Ellie's grammar school decided to take the latter route, much to the anger of sixth formers.

"Ever since I was 11, I saw the sixth formers have their muck up days. There was an army theme once, and leavers plastered those little plastic figures all over the school and ran boot camp events throughout the week.

"I couldn't wait for our muck up day, but then we merged with the local boys' school and muck up days were banned – everyone was really bitter."

However, according to Ellie, it didn't stop students getting involved on the day, and potentially made the plans a whole lot worse.

"Some people attached a rape alarm to a helium balloon and set it off in the high ceiling section in the middle of the school," she says, "the caretakers took ages getting it down.

"There were also some people who snuck into school at night and wrote a derogatory comment in Latin on a banner and attached it to the front of the school, but that was taken down within the first hour of the school day."

Alternatively, Ross says that the £16,000 a year school he attended took a relaxed approach to the day. And, in fact, it seems to be this approach that has helped to somewhat take away the notoriety of the day.

At Ross' school, provided the buildings and grounds were treated with respect and the 'Three Ds' – including damage, disruption, disrepute – were taken into account, there wasn't much the teachers objected to.

"We pretty much made an entire music festival at our muck up day," he says. "We ordered around 100 sheets of security fencing, enough to go around a field, and had it delivered to the town centre the night before.

"Then at 5am, everyone assembled and took it into the school and set it up on a field. One guy brought along a diesel generator and the drama students brought a load of stage equipment which they had been smuggling out of the school over the previous weeks."

At Tom's school, sixth formers took advantage of the easily accessible styrofoam ceiling tiles: "Everyone in our year group brought alarm clocks into school, we put them in the ceilings and set them to go off at the same time in the middle of morning class, in every single classroom.

"All the alarms had different rings as well, so everyone was really confused. It was a fairly good natured way of pissing off lots of people."

Aside from the individual pranks, certain 'legendary' muck up day stories do the rounds. One in particular, the 'numbered sheep prank', seems to have been claimed by a number of schools.

"The rumours are that the 'sheep story' originated in my school," says Tom. "Three sheep were brought in and a number painted on each one – one, three and four. Apparently the teachers collected the sheep in and then spent the day searching for the missing number 'two'."

Back at St Albans and Jenny Brown says that, much like the leavers' book and hoodie, muck up days have become a permanent fixture for many schools, but plans are kept a "closely guarded secret" until the day.

"Last year, the theme was Alice in Wonderland and the girls transformed the whole lower corridor into a delightful Mad Hatter's tea party," she says.

"In the past I have seen ones that have gone wrong, but I suspect it was because schools and pupils were still finding their way.

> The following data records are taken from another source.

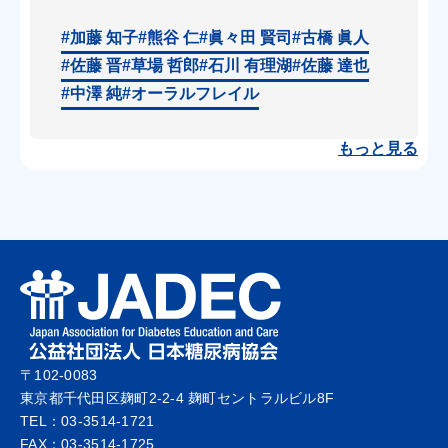
#加藤 知子
#熊谷 仁
#眞々田 賢司
#古橋 眞人
#佐藤 晋
#草場 哲郎
#石川 有理湖
#佐藤 達也
#中澤 純
#オーラルフレイル
もっと見る
〒102-0083
東京都千代田区麹町2-2-4 麹町セントラルビル8F
TEL：03-3514-1721
FAX：03-3514-1725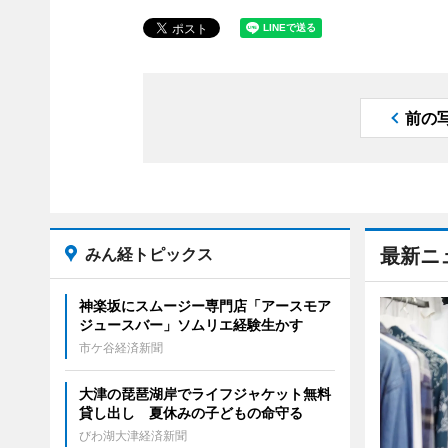
前の
みん経トピックス
最新ニ
神楽坂にスムージー専門店「アースモア
ジュースバー」ソムリエ経験生かす
市ケ谷経済新聞
大津の琵琶湖岸でライフジャケット無料
貸し出し 夏休みの子どもの命守る
びわ湖大津経済新聞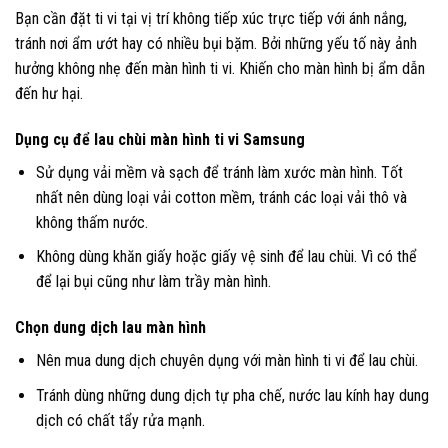
Bạn cần đặt ti vi tại vị trí không tiếp xúc trực tiếp với ánh nắng,
tránh nơi ẩm ướt hay có nhiều bụi bặm. Bởi những yếu tố này ảnh
hưởng không nhẹ đến màn hình ti vi. Khiến cho màn hình bị ẩm dẫn
đến hư hại.
Dụng cụ để lau chùi màn hình ti vi Samsung
Sử dụng vải mềm và sạch để tránh làm xước màn hình. Tốt
nhất nên dùng loại vải cotton mềm, tránh các loại vải thô và
không thấm nước.
Không dùng khăn giấy hoặc giấy vệ sinh để lau chùi. Vì có thể
để lại bụi cũng như làm trầy màn hình.
Chọn dung dịch lau màn hình
Nên mua dung dịch chuyên dụng với màn hình ti vi để lau chùi.
Tránh dùng những dung dịch tự pha chế, nước lau kính hay dung
dịch có chất tẩy rửa mạnh.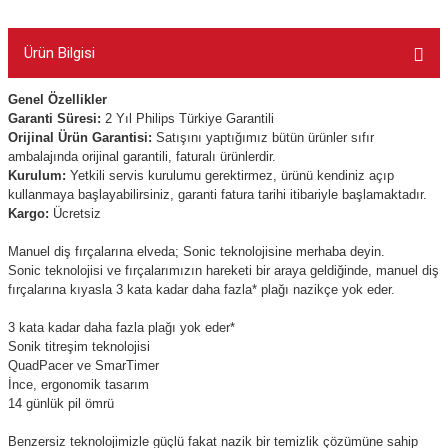
Ürün Bilgisi
Genel Özellikler
Garanti Süresi:
2 Yıl Philips Türkiye Garantili
Orijinal Ürün Garantisi:
Satışını yaptığımız bütün ürünler sıfır
ambalajında orijinal garantili, faturalı ürünlerdir.
Kurulum:
Yetkili servis kurulumu gerektirmez, ürünü kendiniz açıp
kullanmaya başlayabilirsiniz, garanti fatura tarihi itibariyle başlamaktadır.
Kargo:
Ücretsiz
Manuel diş fırçalarına elveda; Sonic teknolojisine merhaba deyin.
Sonic teknolojisi ve fırçalarımızın hareketi bir araya geldiğinde, manuel diş
fırçalarına kıyasla 3 kata kadar daha fazla* plağı nazikçe yok eder.
3 kata kadar daha fazla plağı yok eder*
Sonik titreşim teknolojisi
QuadPacer ve SmarTimer
İnce, ergonomik tasarım
14 günlük pil ömrü
Benzersiz teknolojimizle güçlü fakat nazik bir temizlik çözümüne sahip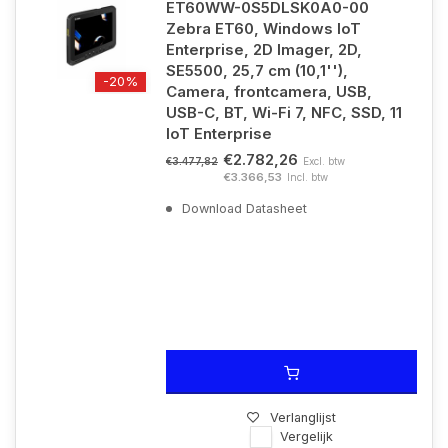
ET60WW-0S5DLSK0A0-00
Zebra ET60, Windows IoT
Enterprise, 2D Imager, 2D,
SE5500, 25,7 cm (10,1''),
-20%
Camera, frontcamera, USB,
USB-C, BT, Wi-Fi 7, NFC, SSD, 11
IoT Enterprise
€2.782,26
Excl. btw
€3.477,82
€3.366,53
Incl. btw
Download Datasheet
Verlanglijst
Vergelijk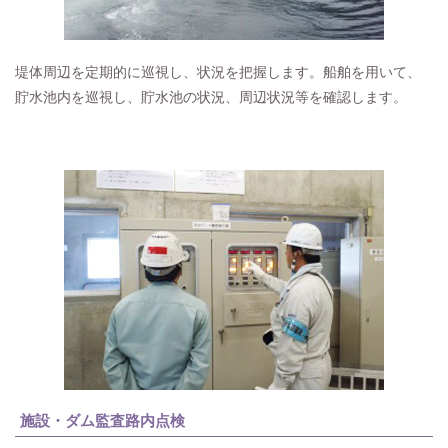
堤体周辺を定期的に巡視し、状況を把握します。船舶を用いて、
貯水池内を巡視し、貯水池の状況、周辺状況等を確認します。
施設・ダム監査路内点検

"As schools and students have got more relaxed about the principals behind it, some of the really egregious stories that you hear, have become distant memories."

So what's the real appeal for students? Far from the dystopian scenes of Lindsay Anderson's film 'if ...' - which sees teachers mown down by disaffected machine gun wielding pupils – it seems to be the last chance students get to be rebellious.

"When you are at school you have this innate sense that you are forced into being there," says Tom, who suggest the main appeal is the chance to become, for a short while, "a mini revolutionary".

But has 'allowing' muck up day to happen taken away some of its fun? Can you really be rebellious if your rebellion has been authorise by higher powers? One thing is for sure; banning muck up day is one sure-fire way to secure its future.